Reviewed or updated May 18, 2018
Tax-free retirement savings come to the 401k/403b world.
As briefly as possible, a designated Roth account is an account in an employer plan, such as a 401k or 403b, that functions pretty much like a Roth IRA. You get no deduction when the money goes in, but you’ll have a huge advantage later because you’re building an account where earnings will be permanently tax-free. For most people who are eligible, a designated Roth account will be preferable to a traditional account.
Am I eligible?
You’re eligible if you participate in your employer’s 401k or 403b plan and your employer has chosen to offer these accounts. Unlike the Roth IRA, you don’t lose eligibility when your income grows too large.

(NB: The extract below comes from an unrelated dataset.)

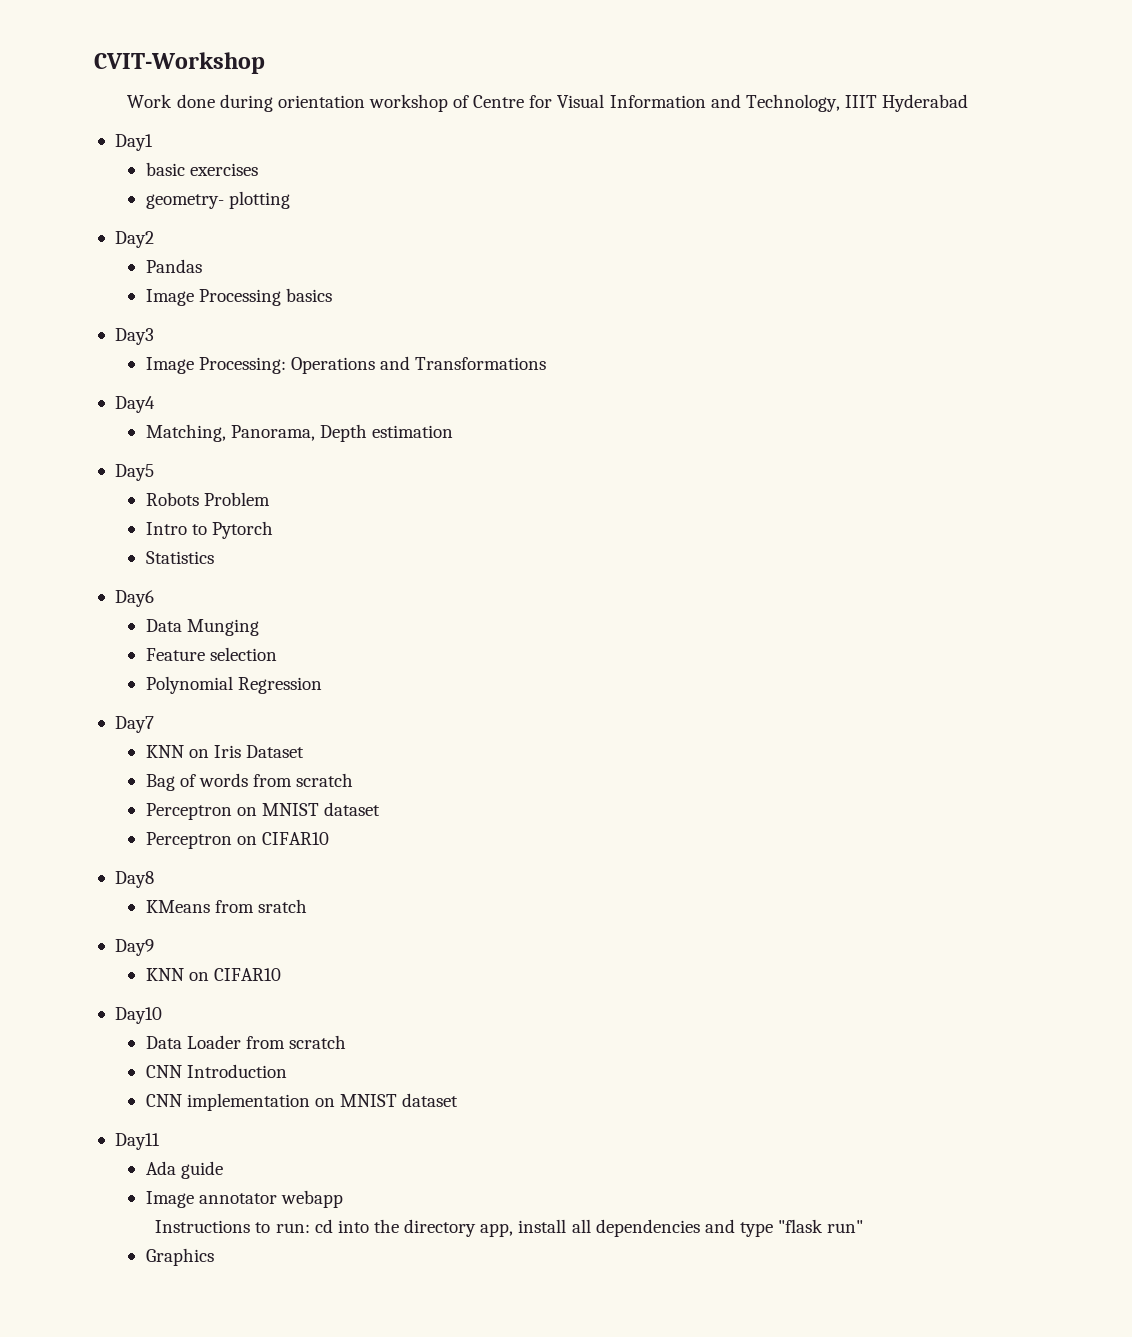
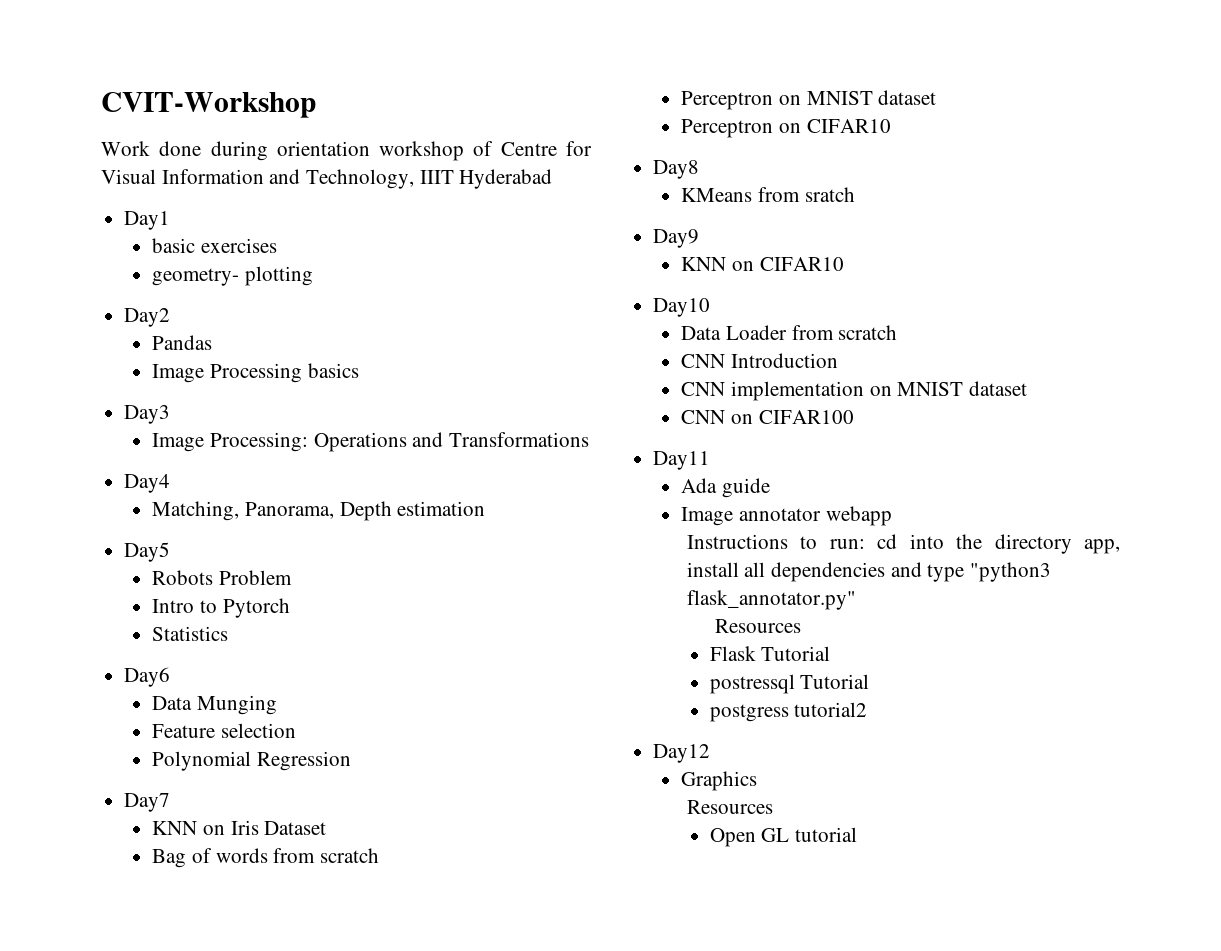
(459, 1100) none -> [681,410,854,424] // CNN on CIFAR100
[778,1219,864,1233] [145,1248,214,1266] "flask run" // Graphics -> [969,562,1051,582] [686,590,856,610] [714,619,801,633] [709,646,831,661] [709,674,870,694] [709,702,868,722] [653,744,711,763] [681,771,758,791] [686,800,773,814] [709,827,857,847] "python3 flask_annotator.py" // Resources // Flask Tutorial // postressql Tutorial // postgress tutorial2 // Day12 // Graphics // Resources // Open GL tutorial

What if my company doesn’t offer Roth accounts?
In that case you’re out of luck, at least for now. These accounts have been allowed only since 2006, and many companies are adding them as demand grows.
How do I participate?
These accounts work the same as traditional accounts, except now your employer will provide a form on which you can designate some or all of your retirement savings to go into a Roth account.
Will my company provide matching contributions?
If you choose a Roth account, you’ll get the same matching contributions you would have received if you contributed to a traditional account. The matching contributions will still go into a traditional account, even if your own contributions go into a Roth account.